**Çıkarılan metin**

========================================

Biz, kuşe kağıtta, birinci hamur kağıtta ders kitaplarını sıraların üzerine koyduk, ücretsiz olarak öğrencilerimize bunları dağıttık. Bu bir ihale değildi, bu bir lütuf değildi. Bu sadece bizim milletimizin emanetini sahibine teslim etmekti. Iğdır’daki, Kars’taki, Muş’taki, Ağrı’daki, Hakkari’deki öğrencilerimizin, Ankara’ya, İstanbul’a şuraya buraya gelmesini değil, üniversiteyi biz onların ayağına götürdük.
1 OCAK'TAN İTİBAREN 500 LİRA
Bir aralar sağ olsun bir dostumuzun lafı vardı; ‘Oxford’u Hakkari’ye getirdiniz de okumadık mı’ diye. Biz işte şimdi bunu yaptık. Biz oralara bu üniversitelerimizi getirdik ve 75-76 üniversiteden 206’ya çıkardık. Bununla ne yaptık? Hem eğitim öğretimin maliyetini düşürdük hem de artık müesseseler, fiziki imkanlar sizin önünüzde. Biz bunu sağladık, okumayı da siz başaracaksınız. Böylece üniversiteli öğrencilerimizin sayısını 1 milyon 650 binden 7 milyon 600 bine ulaştırarak neredeyse her bir evladımız için bu eğitim kapısının açık kalmasını sağladık.

========================================

**Veriler**
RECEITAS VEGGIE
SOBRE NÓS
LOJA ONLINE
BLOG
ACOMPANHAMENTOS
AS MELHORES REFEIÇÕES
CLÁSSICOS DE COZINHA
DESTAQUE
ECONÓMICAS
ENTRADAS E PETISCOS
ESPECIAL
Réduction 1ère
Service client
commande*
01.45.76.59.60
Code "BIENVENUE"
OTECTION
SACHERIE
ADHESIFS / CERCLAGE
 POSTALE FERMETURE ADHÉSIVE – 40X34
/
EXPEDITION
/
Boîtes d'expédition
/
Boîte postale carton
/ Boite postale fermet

========================================

**İş talebi A**
Eğitim konulu metinde "1 OCAK'TAN İTİBAREN" ifadesinden başlayıp "açık kalmasını sağladık." ifadesi de dahil olmak üzere o ifadeye kadar olan bölümü hiçbir değişiklik yapmadan yazıya geçirin.
**İş talebi B**
Metni değil, kayıtların tamamını satır satır ve kelimesi kelimesine aynen tekrar edin.
Kayıtların metinle hiçbir ilgisi yoktur.

**Görev sonucu A**
1 OCAK'TAN İTİBAREN 500 LİRA
Bir aralar sağ olsun bir dostumuzun lafı vardı; ‘Oxford’u Hakkari’ye getirdiniz de okumadık mı’ diye. Biz işte şimdi bunu yaptık. Biz oralara bu üniversitelerimizi getirdik ve 75-76 üniversiteden 206’ya çıkardık. Bununla ne yaptık? Hem eğitim öğretimin maliyetini düşürdük hem de artık müesseseler, fiziki imkanlar sizin önünüzde. Biz bunu sağladık, okumayı da siz başaracaksınız. Böylece üniversiteli öğrencilerimizin sayısını 1 milyon 650 binden 7 milyon 600 bine ulaştırarak neredeyse her bir evladımız için bu eğitim kapısının açık kalmasını sağladık.

**Görev sonucu B**
RECEITAS VEGGIE
SOBRE NÓS
LOJA ONLINE
BLOG
ACOMPANHAMENTOS
AS MELHORES REFEIÇÕES
CLÁSSICOS DE COZINHA
DESTAQUE
ECONÓMICAS
ENTRADAS E PETISCOS
ESPECIAL
Réduction 1ère
Service client
commande*
01.45.76.59.60
Code "BIENVENUE"
OTECTION
SACHERIE
ADHESIFS / CERCLAGE
 POSTALE FERMETURE ADHÉSIVE – 40X34
/
EXPEDITION
/
Boîtes d'expédition
/
Boîte postale carton
/ Boite postale fermet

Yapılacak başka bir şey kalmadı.